The deeper story claimed an "upside-down" ratio of about 50 million in assets and cash, to about $400-500 million in debt, which is a big time haircut for whoever the receiver is, if one can be found.
That means that Revell, Moebius and anyone who with outstanding Hobbico receivables is going to get a 90% whack. Depending on how much product they had shipped, and what kind of insurance they carry, it could be a staggering loss to little guys who do not have much, if any cushion to absorb a loss of that magnitude.
Second helping of Not Good is who will take on the enterprise in the face of a cratering RC business and a slow- or no-growth plastic market, and where capitial comes to finance the operations. Don't expect another ESOP; that was one of the worst ideas since the Cimarron.
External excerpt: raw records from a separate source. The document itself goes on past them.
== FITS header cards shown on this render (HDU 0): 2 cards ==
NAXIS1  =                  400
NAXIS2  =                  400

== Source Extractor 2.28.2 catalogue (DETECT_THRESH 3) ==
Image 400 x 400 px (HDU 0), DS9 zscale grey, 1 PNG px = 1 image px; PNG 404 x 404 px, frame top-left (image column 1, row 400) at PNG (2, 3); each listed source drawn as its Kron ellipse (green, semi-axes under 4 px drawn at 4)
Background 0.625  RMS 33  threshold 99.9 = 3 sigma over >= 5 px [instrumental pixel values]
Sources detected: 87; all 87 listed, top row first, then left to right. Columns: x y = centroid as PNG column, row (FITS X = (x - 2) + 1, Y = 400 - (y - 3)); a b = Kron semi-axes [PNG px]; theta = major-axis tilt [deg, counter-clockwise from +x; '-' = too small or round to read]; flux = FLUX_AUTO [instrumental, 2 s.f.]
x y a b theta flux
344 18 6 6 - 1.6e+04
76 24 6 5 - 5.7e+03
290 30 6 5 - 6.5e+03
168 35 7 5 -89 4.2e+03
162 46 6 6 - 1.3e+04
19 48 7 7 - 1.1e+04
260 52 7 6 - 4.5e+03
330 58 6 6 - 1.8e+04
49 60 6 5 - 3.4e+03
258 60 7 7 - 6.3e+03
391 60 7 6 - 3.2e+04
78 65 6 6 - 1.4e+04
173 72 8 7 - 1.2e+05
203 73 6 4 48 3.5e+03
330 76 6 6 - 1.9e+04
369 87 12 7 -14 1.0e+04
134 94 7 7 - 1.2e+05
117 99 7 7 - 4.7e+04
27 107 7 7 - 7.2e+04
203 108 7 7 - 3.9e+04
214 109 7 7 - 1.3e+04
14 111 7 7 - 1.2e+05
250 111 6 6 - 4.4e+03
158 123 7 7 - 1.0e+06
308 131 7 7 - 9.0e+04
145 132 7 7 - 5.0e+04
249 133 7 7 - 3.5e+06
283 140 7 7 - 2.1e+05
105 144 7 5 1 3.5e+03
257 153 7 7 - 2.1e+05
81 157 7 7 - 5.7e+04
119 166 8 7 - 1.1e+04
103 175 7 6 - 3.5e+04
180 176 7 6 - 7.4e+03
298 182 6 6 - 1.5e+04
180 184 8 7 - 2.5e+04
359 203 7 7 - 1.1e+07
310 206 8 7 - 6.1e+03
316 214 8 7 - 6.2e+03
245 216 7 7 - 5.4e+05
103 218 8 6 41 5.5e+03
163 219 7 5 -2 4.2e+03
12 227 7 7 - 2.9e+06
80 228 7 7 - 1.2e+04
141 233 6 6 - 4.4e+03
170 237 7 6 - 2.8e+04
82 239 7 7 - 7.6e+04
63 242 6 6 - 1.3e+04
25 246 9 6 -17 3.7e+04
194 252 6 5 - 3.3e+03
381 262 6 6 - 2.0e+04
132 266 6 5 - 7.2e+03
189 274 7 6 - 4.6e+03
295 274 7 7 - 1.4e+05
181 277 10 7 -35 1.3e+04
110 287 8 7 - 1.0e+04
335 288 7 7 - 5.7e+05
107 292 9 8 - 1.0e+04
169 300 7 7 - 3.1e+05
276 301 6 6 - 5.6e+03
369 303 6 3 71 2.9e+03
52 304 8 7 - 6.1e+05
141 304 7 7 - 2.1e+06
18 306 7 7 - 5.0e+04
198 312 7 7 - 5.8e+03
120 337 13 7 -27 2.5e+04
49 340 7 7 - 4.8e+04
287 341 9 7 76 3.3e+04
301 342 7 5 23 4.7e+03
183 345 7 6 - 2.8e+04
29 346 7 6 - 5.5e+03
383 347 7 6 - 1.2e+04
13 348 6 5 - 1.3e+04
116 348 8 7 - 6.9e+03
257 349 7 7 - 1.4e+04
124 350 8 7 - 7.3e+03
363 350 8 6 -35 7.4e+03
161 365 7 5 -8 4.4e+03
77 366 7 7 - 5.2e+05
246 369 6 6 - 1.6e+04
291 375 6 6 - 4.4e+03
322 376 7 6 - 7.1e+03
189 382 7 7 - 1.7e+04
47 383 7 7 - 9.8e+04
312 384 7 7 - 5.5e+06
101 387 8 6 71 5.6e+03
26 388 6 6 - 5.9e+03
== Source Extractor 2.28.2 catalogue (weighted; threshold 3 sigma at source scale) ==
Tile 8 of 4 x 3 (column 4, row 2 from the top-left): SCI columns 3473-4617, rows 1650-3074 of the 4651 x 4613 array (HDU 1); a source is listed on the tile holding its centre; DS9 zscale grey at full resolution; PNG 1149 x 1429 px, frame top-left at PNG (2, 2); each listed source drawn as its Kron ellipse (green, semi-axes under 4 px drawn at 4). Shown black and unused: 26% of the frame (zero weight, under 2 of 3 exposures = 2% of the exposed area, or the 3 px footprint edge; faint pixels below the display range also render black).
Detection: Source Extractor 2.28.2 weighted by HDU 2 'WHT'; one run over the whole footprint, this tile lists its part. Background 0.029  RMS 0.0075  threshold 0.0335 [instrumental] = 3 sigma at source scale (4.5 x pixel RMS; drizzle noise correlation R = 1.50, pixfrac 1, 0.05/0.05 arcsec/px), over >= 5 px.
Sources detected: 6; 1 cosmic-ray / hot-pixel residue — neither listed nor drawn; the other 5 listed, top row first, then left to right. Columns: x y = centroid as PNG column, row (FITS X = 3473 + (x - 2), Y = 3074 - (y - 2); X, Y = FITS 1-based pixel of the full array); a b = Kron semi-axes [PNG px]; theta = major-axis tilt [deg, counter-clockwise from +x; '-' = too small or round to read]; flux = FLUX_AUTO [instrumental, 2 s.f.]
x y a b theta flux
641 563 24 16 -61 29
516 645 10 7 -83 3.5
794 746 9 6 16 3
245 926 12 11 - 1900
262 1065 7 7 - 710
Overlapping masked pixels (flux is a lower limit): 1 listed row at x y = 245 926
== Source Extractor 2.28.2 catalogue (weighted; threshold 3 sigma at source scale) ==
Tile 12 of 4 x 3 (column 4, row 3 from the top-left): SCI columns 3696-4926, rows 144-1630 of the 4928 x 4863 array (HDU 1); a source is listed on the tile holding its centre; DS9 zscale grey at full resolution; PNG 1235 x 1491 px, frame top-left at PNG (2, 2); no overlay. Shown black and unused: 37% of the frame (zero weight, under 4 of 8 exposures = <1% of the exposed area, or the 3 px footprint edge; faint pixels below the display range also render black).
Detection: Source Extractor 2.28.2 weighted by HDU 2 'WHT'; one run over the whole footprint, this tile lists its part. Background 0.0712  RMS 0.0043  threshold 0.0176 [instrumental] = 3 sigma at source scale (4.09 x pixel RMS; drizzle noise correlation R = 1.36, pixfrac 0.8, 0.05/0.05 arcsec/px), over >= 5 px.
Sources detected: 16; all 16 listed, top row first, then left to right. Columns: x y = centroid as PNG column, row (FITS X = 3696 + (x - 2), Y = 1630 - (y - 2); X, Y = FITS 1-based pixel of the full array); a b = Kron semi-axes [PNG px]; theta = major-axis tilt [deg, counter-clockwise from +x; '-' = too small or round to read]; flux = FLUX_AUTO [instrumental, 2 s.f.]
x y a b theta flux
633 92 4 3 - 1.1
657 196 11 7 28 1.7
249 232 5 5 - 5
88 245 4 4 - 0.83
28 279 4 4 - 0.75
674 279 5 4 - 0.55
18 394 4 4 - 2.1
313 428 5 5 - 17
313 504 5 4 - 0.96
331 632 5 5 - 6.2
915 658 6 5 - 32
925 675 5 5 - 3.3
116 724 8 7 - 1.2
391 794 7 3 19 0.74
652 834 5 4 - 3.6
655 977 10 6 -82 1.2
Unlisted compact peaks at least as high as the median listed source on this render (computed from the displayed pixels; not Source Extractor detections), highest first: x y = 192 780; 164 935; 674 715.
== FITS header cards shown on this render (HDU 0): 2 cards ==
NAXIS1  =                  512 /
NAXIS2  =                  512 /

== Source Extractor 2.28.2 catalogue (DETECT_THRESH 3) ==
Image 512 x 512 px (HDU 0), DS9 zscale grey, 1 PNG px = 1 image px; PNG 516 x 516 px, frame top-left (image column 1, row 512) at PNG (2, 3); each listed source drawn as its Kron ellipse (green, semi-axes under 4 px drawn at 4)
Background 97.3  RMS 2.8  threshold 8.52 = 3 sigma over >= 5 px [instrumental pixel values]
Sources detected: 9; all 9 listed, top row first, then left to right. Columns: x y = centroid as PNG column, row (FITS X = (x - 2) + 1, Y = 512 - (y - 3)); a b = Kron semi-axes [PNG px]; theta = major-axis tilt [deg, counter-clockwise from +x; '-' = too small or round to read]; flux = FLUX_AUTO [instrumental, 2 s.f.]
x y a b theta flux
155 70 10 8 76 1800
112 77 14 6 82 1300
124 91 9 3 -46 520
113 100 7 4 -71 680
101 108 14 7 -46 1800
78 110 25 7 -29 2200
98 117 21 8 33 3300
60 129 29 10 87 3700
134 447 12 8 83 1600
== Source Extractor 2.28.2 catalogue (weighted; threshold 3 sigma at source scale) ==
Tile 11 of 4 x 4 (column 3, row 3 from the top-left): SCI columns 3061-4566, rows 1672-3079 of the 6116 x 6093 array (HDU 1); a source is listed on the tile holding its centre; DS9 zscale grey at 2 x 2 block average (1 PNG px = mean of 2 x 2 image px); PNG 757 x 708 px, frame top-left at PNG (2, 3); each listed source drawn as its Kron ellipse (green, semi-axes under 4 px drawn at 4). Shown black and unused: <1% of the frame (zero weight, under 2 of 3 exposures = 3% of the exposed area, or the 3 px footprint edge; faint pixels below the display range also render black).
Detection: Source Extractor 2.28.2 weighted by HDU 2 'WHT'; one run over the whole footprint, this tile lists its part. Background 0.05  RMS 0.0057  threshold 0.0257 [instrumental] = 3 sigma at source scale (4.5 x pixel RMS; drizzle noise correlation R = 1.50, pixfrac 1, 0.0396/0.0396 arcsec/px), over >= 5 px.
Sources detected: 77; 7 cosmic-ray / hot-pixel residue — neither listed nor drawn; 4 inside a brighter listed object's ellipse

Someone would have to get the remains for pennies to make it go.
The sheer crime of all of this is the same thing that happened to magazines, specifically the ex-Petersen EMAP empire. They issued a lot of really bad debt to monopolize the magazine rack in order to set page rates higher. As long as they were covering the debt payment and making payroll, all was good. Until magazine publishing went down like a Submarine with a screen door.
Prior to issuance of the debt, they were steadily profitable, managing to deliver mostly unique content across the titles. Afterword, there were fewer titles with fewer pages that cost a lot more to advertise in, that shared much more content than ever before.
I'd wager that Hobbico was probably a going proposition that got the itch to expand and control more distribution in an effort to set pricing higher, which the market would not and could not support for any length of time.
The real question is: what happens to remaining inventory? Who picks up the remaining brands owned wholly or in part by Hobbico.
Tom Mooty has the right idea: Play lotto.